COPYRIGHT 2015 CHARLES SCHWAB & CO., INC. MEMBER SIPC.

DIST BY CREATORS SYNDICATE, INC. (0216-0833)

Photo: Flickr user Cliff

Married Status Adds New Wrinkle To Tax Time For Married Gays

Married Status Adds New Wrinkle To Tax Time For Married Gays

By Stephanie Akin, The Record (Hackensack, N.J.)

Tax time has been described as anxiety-inducing and unnecessarily confusing, and its inescapability has even been equated with death. Now, it’s a reason for celebration — at least for same-sex couples who for the first time can check off the box that says “married” on their 1040s.

Tim Eustace and his husband, Kevin, marked the occasion by going out to dinner in downtown Maywood, N.J., where they live. Jeff Farlow, 30, of Pine Hill posted his refund on Facebook. And Jeff Gardner, 45, of Hawthorne described a visit to the accountant with this incongruous adjective: “Momentous.”

Filing as a newly married couple entails its own set of headaches, and filing for the first time as a same-sex married couple comes with an assortment of questions. But many said the symbolic significance is worth the hassle — at least this time around.

“It’s another act that points out that the government legally recognizes us as a legitimate couple,” said Charles Cumpston, a retired publishing executive from Fort Lee. “That’s pretty incredible.”

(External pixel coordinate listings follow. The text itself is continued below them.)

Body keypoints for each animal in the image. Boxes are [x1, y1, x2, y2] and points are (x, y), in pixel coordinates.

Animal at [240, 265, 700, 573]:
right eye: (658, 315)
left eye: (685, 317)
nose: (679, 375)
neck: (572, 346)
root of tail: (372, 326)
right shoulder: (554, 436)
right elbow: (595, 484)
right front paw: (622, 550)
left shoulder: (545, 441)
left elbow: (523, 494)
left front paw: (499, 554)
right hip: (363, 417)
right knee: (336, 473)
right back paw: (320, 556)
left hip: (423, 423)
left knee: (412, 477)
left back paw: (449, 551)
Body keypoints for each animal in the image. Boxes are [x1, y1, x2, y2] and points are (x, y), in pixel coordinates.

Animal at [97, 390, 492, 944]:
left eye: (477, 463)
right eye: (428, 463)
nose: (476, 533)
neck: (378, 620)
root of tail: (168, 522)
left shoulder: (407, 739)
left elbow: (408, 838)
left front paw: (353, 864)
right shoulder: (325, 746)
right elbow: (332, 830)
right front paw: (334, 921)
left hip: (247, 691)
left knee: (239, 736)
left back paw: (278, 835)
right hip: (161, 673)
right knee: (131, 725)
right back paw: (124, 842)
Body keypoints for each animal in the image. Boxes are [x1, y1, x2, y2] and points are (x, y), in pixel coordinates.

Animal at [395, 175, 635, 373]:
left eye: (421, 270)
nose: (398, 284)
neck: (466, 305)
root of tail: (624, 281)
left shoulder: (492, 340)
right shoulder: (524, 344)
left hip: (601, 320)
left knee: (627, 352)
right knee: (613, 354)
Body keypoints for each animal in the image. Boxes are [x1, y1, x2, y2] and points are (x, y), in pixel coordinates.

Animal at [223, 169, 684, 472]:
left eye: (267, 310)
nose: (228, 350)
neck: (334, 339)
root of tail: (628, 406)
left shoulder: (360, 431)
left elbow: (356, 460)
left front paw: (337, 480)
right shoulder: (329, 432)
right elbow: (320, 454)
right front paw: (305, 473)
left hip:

For many, the status means a huge reduction in paperwork, lower bills for tax preparation and a bigger refund. But the transition hasn’t been completely without its glitches — this is a tax issue, after all.

Some have dealt with setbacks familiar to any married couple, including the realization that they fall in the group that pays the so-called marriage penalty. Married people often begin to pay more than they would if they were single as a couple’s joint income increases, regardless of whether they file jointly or as a married couple filing separately.

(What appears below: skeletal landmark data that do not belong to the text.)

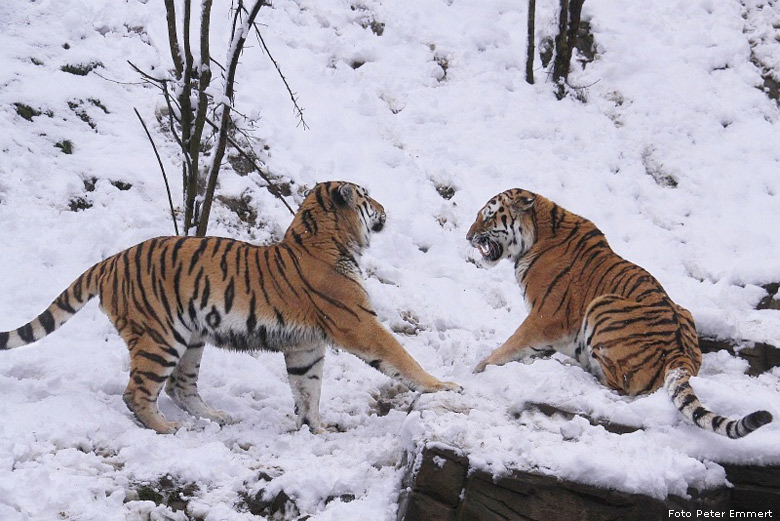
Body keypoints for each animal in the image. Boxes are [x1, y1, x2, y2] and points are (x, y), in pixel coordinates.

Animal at [0, 181, 460, 432]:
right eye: (366, 197)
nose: (384, 210)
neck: (326, 238)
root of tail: (112, 258)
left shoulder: (305, 345)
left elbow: (308, 388)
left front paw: (316, 428)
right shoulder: (359, 323)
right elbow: (400, 356)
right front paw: (443, 386)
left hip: (190, 338)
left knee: (180, 386)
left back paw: (217, 417)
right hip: (159, 338)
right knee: (137, 392)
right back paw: (167, 428)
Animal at [466, 189, 772, 436]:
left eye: (488, 217)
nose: (468, 237)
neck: (539, 232)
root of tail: (680, 353)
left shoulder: (545, 316)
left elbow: (511, 344)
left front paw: (479, 368)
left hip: (603, 305)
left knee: (616, 383)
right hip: (682, 310)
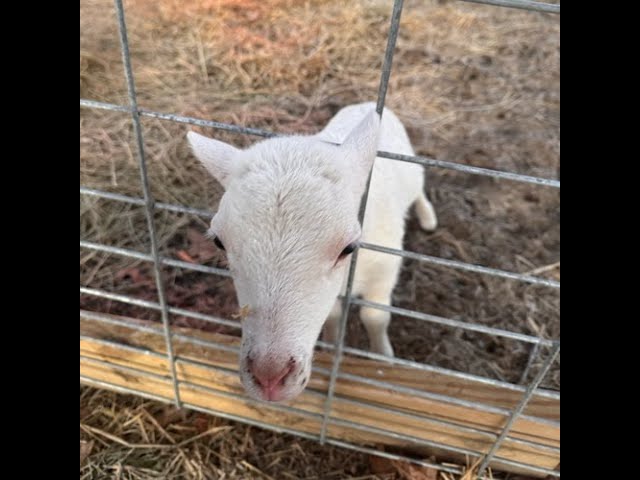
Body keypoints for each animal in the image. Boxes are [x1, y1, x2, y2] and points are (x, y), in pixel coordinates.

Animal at [185, 103, 436, 404]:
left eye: (348, 247)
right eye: (219, 242)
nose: (269, 378)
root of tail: (364, 104)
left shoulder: (385, 269)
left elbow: (374, 317)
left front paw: (382, 358)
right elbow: (334, 314)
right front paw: (330, 344)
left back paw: (427, 216)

Some couples who fall in the opposite category, those who get a bigger refund filing jointly, are working to get reimbursed for past taxes they paid as single filers while they had civil unions or marriages recognized in other states.

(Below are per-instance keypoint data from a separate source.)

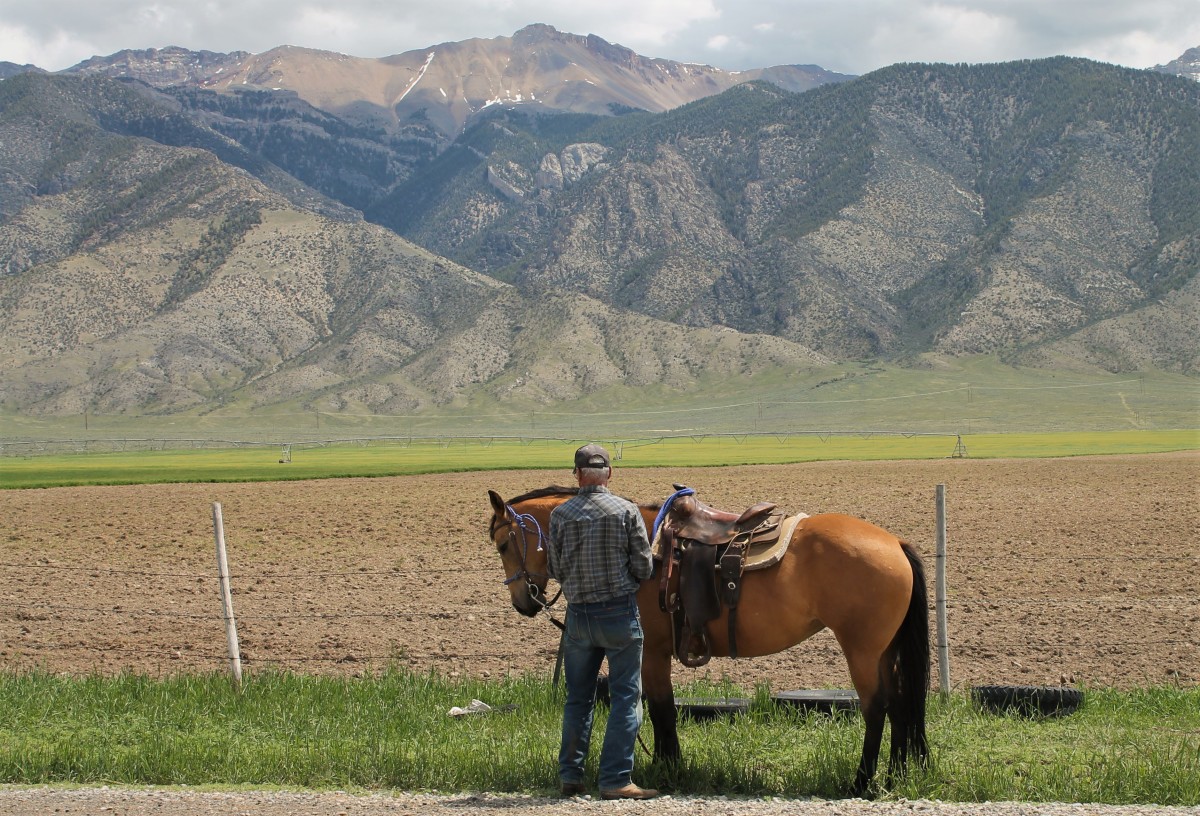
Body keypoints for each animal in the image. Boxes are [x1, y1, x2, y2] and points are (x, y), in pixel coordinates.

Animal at [484, 484, 926, 796]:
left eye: (504, 544)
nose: (524, 603)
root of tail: (895, 543)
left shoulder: (651, 652)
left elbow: (661, 709)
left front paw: (669, 769)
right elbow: (660, 710)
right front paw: (667, 765)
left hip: (861, 651)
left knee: (877, 708)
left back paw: (862, 782)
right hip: (884, 651)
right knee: (901, 704)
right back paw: (896, 774)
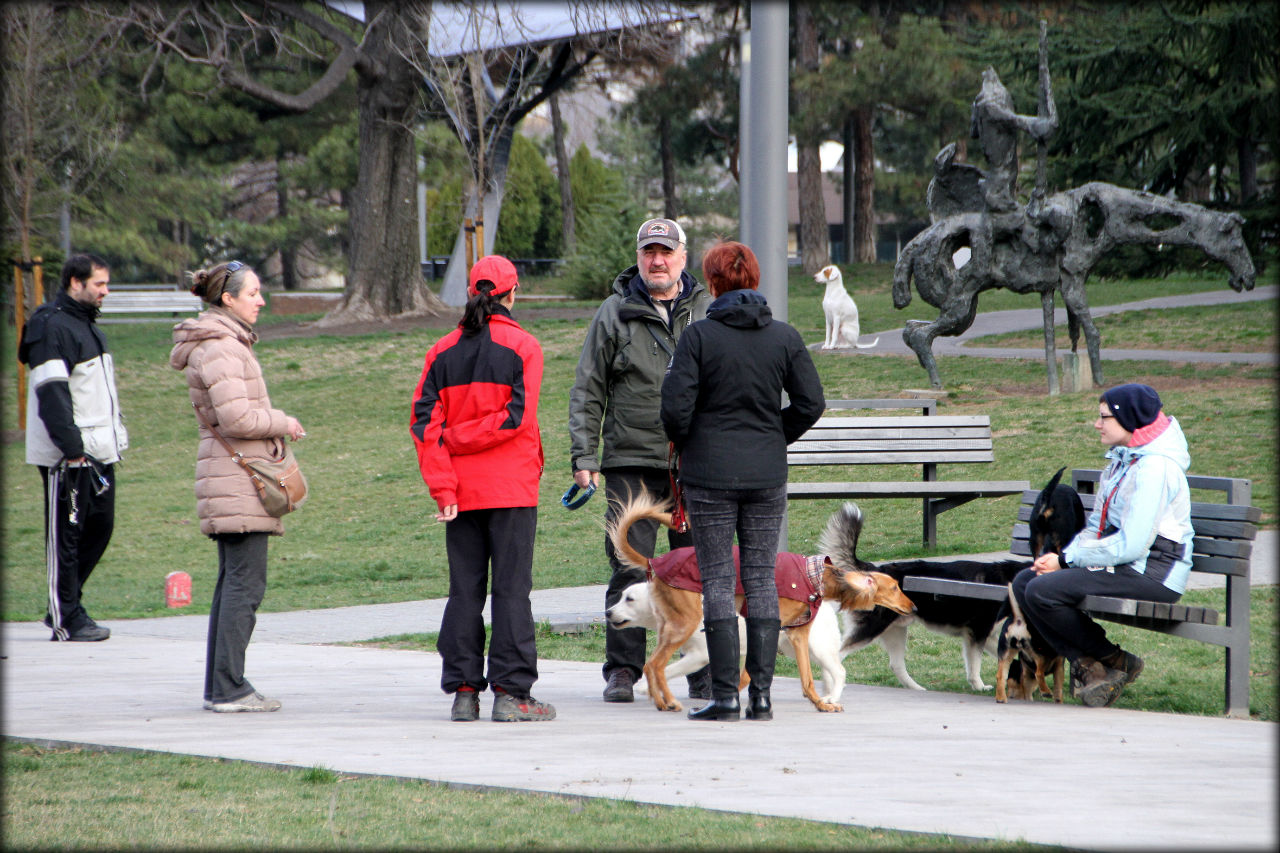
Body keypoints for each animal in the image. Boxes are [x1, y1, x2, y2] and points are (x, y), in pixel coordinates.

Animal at [606, 491, 916, 712]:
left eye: (628, 599)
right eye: (894, 587)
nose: (913, 607)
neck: (816, 574)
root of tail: (654, 561)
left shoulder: (795, 635)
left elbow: (805, 679)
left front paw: (819, 703)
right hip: (683, 626)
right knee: (654, 665)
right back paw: (666, 700)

And couples who were legally married in one state, but work in a state that doesn’t recognize gay marriage face another challenge: filing separate state tax returns as individuals there, a reminder, they said, of why a nationwide debate is still raging.

In New Jersey, couples with civil unions have been allowed to file jointly since 2008. But they still had to file separate federal forms as single people, which in many cases almost doubled their tax preparation fees, said Ted Carnevale, a CPA and chief executive officer at Gramkow Carnevale Seifert & Co. in Oradell.

The elimination of that requirement means that the same tax rules apply to married couples claiming all their income in New Jersey, regardless of their sexual orientation. But some couples still have a lot of questions, Carnevale said.

“You could have people who have been life partners together for a long time, and now their tax (situation) has changed dramatically,” he said. “They have been used to being together and filing a certain way.”

Carnevale said some couples are also confused about whether they can file joint federal returns if they have a civil union and aren’t married — they can’t.

But not every couple has managed a seamless transition to their new tax status, said accountant Phil Goldstein of Goldstein Lieberman & Co.

One pair of longtime clients has been agonizing over the news that their marriage would eliminate one spouse’s $6,000 refund, although it would mean an $11,000 savings for the higher-earning partner, he said.

“The one who made more said, ‘If it’s costing us more to be married than if we were single, I think we should separate,’” he said. The couple eventually resolved their differences and decided to stay together.

But, he added, he saw the dispute as another sign of marriage equality: it was a version of an argument he’d seen between dozens of heterosexual couples over the years.

“It doesn’t make a difference if it’s a heterosexual couple or a gay couple,” he said. “Money is money, and people fight over it.”